• What the task asks:
Copy the entries below from their first line down to the line holding "var sketch = newSketch(context, id", inclusive, without changing a single character.

• Supplied entries:
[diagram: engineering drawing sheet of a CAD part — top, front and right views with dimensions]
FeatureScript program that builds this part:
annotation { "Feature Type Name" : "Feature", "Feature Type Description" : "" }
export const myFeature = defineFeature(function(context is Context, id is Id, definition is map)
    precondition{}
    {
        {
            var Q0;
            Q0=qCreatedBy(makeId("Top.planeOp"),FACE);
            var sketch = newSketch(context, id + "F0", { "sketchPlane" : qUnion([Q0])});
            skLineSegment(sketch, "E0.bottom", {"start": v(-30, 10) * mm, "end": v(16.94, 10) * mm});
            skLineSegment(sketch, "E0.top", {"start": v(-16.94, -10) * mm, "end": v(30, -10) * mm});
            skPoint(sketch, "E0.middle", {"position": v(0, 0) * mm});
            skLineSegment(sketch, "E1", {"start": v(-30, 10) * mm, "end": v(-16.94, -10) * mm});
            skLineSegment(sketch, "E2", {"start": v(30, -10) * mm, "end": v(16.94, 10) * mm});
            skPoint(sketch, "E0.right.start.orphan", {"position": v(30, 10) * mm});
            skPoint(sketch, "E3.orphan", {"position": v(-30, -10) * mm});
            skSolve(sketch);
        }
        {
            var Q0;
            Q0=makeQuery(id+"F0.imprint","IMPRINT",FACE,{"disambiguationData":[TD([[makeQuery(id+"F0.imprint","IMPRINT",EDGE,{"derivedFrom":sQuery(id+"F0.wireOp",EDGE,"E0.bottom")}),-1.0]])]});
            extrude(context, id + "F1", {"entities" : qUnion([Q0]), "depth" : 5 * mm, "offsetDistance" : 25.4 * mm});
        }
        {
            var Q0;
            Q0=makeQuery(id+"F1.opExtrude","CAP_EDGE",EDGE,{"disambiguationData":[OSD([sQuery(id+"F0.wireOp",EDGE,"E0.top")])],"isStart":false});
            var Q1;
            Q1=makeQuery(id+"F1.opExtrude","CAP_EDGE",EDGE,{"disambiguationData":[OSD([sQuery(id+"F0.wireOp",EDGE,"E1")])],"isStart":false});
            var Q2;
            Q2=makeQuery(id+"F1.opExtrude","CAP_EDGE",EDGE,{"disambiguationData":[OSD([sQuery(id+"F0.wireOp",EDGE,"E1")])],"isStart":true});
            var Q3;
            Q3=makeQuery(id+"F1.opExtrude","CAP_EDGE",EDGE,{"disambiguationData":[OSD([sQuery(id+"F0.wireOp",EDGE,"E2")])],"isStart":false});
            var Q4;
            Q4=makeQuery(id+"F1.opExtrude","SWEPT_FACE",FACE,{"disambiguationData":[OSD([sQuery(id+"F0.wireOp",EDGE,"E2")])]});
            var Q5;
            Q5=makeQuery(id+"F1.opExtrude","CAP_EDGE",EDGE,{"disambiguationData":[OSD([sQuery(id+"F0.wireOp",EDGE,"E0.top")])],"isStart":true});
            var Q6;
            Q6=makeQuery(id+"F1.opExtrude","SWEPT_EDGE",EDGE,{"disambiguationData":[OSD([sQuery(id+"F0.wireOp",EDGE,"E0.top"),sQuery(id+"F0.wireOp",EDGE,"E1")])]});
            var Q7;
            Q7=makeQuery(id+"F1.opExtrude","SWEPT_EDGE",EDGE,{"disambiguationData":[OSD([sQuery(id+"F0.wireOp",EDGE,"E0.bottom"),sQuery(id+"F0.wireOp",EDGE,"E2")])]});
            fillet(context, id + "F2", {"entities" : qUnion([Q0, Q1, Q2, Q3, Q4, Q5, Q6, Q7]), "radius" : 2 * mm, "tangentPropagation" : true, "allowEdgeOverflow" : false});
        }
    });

• Answer below:
[diagram: engineering drawing sheet of a CAD part — top, front and right views with dimensions]
FeatureScript program that builds this part:
annotation { "Feature Type Name" : "Feature", "Feature Type Description" : "" }
export const myFeature = defineFeature(function(context is Context, id is Id, definition is map)
    precondition{}
    {
        {
            var Q0;
            Q0=qCreatedBy(makeId("Top.planeOp"),FACE);
            var sketch = newSketch(context, id + "F0", { "sketchPlane" : qUnion([Q0])});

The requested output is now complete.